Only works for nondefective matrices.

\[ A \mathbf{v} = c_1 A \mathbf{x}_1 + c_2 A \mathbf{x}_2 + \cdots + c_n A \mathbf{x}_n\\ = c_1 \lambda_1 \mathbf{x}_1 + c_2 \lambda_2 \mathbf{x}_2 + \cdots + c_n \lambda_n \mathbf{x}_n\\ A^2 \mathbf{v} = c_1 \lambda_1^2 \mathbf{x}_1 + c_2 \lambda_2^2 \mathbf{x}_2 + \cdots + c_n \lambda_n^2 \mathbf{x}_n\\ \vdots\\ A^k \mathbf{v} = c_1 \lambda_1^k \mathbf{x}_1 + c_2 \lambda_2^k \mathbf{x}_2 + \cdots + c_n \lambda_n^k \mathbf{x}_n\\ = \lambda_1^k (c_1 \mathbf{x}_1 + c_2 (\frac{\lambda_2}{\lambda_1})^k \mathbf{x}_2 + \cdots + c_n (\frac{\lambda_n}{\lambda_1})^k \mathbf{x}_n)\\ \approx \lambda_1^k c_1 \mathbf{x}_1 \]

For large \(k\), \(A^k \mathbf{v} \approx \lambda_1^k c_1 \mathbf{x}_1\).(assuming \(\lambda_2 < \lambda_1\) and \(c_1 \not= 0\))

可以随机初始化\(\mathbf{v}\)，然后迭代\(A^k \mathbf{v}\)，最后得到和\(\mathbf{x}_1\)平行的向量。然后取单位向量，就是\(\mathbf{x}_1\)

Normalized Power Iteration

\[ \mathbf{w}_k = A \mathbf{v}_{k-1}\\ \mathbf{v}_k = \frac{\mathbf{w}_k}{||\mathbf{w}_k||}\\ \]
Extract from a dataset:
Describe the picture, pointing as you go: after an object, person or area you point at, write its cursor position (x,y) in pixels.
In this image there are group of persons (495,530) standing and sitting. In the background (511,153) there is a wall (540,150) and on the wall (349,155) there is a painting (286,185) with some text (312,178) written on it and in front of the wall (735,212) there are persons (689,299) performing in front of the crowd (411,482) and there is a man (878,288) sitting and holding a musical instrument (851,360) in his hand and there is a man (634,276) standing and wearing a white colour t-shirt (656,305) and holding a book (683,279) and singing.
Eigenvalues of Inverse Matrix

\[ A\mathbf{v} = \lambda \mathbf{v}\Rightarrow A^{-1} \mathbf{v} = \frac{1}{\lambda} \mathbf{v}\\ |\lambda_1| \geq |\lambda_2| \geq \cdots \geq |\lambda_n|\\ \Rightarrow |\frac{1}{\lambda_1}| \leq |\frac{1}{\lambda_2}| \leq \cdots \leq |\frac{1}{\lambda_n}|\\ \]

Inverse Iteration

\[ \mathbf{w}_k = A^{-1} \mathbf{v}_{k-1}\\ \mathbf{v}_k = \frac{\mathbf{w}_k}{||\mathbf{w}_k||}\\ \] 直接求解\(A\mathbf{w}_k = \mathbf{v}_{k-1}\)是\(O(n^3)\)的，但是可以用LU分解，可以做到\(O(n^2)\):

\[ \textrm{Solve } L \mathbf{y_k} = \mathbf{v}_{k-1}\\ \textrm{Solve } U \mathbf{w}_k = \mathbf{y}_k\\ \textrm{Normalize } \mathbf{v}_k = \frac{\mathbf{w}_k}{||\mathbf{w}_k||}\\ \]
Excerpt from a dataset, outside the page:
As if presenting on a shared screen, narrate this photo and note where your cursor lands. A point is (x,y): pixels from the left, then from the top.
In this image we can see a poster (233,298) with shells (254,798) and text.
Eigenvalues of Shifted Matrix

\[ A\mathbf{v} = \lambda \mathbf{v}\Rightarrow (A-\sigma I) \mathbf{v} = (\lambda - \sigma) \mathbf{v}\\ \]

Shifted Inverse Iteration

To find eigenvalue closest to \(\sigma\):

\[ \mathbf{v}_{k-1} = \frac{(A-\sigma I)^{-1} \mathbf{v}_{k-1}}{||(A-\sigma I)^{-1} \mathbf{v}_{k-1}||}\\ \]

Counterintuitive: Conditioning problems when \(\sigma = \lambda\) are limited.
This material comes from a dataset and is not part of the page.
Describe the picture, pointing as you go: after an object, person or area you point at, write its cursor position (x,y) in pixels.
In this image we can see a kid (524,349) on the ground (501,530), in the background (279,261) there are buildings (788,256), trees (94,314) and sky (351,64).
Heuristic: Convergence Rate

\[ A^k \mathbf{v} = \lambda_1^k (c_1 \mathbf{x}_1 + c_2 (\frac{\lambda_2}{\lambda_1})^k \mathbf{x}_2 + \cdots + c_n (\frac{\lambda_n}{\lambda_1})^k \mathbf{x}_n)\\ \]

要使得收敛速度快，可以选择\(\sigma\)使得:

\[ |\frac{\lambda_2-\sigma}{\lambda_1-\sigma}| < |\frac{\lambda_2}{\lambda_1}|\\ \]

可以在每次迭代中更新\(\sigma\)，使得\(\sigma\)逼近\(\lambda_1\)。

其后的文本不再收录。